Bagi Guru Gembul ilmiah itu empiris, bagi Ustad Wafi ilmiah itu tidak hanya
empiris.
Keduanya
saling klaim dan saling menyebut sebagai
kesepakatan. Kata Guru Gembul ini kesepakatan ilmiah akademis di kampus. Masalahnya, standar keilmiahan
tidak harus ikut kampus. Lalu bagaimana menyikapi polemik dua konsep ilmiah
ini. Menurut saya ada dua opsi.
Pertama,
melonggarkan makna ilmiah. Jadi, ilmiah adalah apapun yang bisa
dibuktikan baik bukti empiris, bukti rasional, maupun bukti spritual. Maka Tuhan dalam hal ini
juga ilmiah, karena bisa dibuktikan secara rasional dan spiritual.
Atau yang
kedua, kita melokalisir makna ilmiah sebagai sebatas yang empiris dan dapat diverifikasi. Di luar itu tidak
ilmiah. Ilmiah model ini bukan
satu-satu untuk sampai kepada kepastian atau kebenaran. Ilmiah ini hanya satu
dari banyak cara untuk melakukan pembuktian tentang suatu kebenaran. Dalam hal
ini jelas Tuhan tidak ilmiah. Tetapi bukan berarti tidak bisa dibuktikan,
karena ada cara lain selain ilmiah untuk membuktikannya.
Saya kira dua opsi ini bisa kita pilih salah satu untuk mengakhiri beragam jenis tantangan soal debat apakah Tuhan itu ilmiah atau tidak.
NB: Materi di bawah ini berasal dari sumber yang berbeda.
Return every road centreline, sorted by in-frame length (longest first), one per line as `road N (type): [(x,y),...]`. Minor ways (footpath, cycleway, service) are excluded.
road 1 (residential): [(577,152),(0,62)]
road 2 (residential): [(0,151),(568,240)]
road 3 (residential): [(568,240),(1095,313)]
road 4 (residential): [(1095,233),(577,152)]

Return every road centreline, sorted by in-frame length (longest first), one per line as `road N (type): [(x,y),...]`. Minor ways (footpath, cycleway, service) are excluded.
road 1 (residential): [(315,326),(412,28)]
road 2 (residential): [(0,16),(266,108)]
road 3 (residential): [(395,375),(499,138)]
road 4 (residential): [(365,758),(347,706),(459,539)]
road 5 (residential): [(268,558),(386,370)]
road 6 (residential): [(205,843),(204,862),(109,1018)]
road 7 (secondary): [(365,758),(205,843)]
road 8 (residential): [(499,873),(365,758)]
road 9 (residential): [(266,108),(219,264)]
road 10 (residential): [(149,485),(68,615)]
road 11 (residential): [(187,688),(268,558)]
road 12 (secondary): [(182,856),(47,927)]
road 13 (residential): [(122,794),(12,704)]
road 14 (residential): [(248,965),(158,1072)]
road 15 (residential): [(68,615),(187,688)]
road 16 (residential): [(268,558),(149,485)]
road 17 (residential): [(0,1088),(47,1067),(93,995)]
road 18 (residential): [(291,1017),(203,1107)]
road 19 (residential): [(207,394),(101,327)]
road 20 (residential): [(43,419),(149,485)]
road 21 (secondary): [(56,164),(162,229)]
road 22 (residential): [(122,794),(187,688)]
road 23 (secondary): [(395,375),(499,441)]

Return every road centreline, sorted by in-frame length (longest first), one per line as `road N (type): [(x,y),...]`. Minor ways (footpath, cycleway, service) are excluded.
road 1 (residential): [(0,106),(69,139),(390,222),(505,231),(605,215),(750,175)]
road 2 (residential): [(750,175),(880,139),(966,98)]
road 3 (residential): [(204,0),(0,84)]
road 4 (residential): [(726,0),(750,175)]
Tanpa batasan yang jelas soal apa itu ilmiah dalam memperdebatkan Tuhan, dan tanpa opsi-opsi yang bisa kita pilih sebagai jalan lain dari perdebatan tentang tuhan yang sudah berlangsung berabad-abad itu, maka Anda hanya akan beronani tanpa menghasilkan apapun bagi ilmu pengetahuan itu sendiri.